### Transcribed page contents
+ + + + +

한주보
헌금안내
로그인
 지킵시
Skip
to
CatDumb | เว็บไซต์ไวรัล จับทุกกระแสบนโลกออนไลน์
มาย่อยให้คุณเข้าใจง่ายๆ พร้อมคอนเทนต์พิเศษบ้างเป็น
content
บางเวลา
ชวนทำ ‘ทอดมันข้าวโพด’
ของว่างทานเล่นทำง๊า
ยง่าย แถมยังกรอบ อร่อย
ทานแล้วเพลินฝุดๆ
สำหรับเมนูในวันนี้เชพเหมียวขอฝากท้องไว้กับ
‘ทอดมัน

+ + + + +

### Directions for this task
All of the data must be written out again, exactly as it stands.

### Written solution
한주보
헌금안내
로그인
 지킵시
Skip
to
CatDumb | เว็บไซต์ไวรัล จับทุกกระแสบนโลกออนไลน์
มาย่อยให้คุณเข้าใจง่ายๆ พร้อมคอนเทนต์พิเศษบ้างเป็น
content
บางเวลา
ชวนทำ ‘ทอดมันข้าวโพด’
ของว่างทานเล่นทำง๊า
ยง่าย แถมยังกรอบ อร่อย
ทานแล้วเพลินฝุดๆ
สำหรับเมนูในวันนี้เชพเหมียวขอฝากท้องไว้กับ
‘ทอดมัน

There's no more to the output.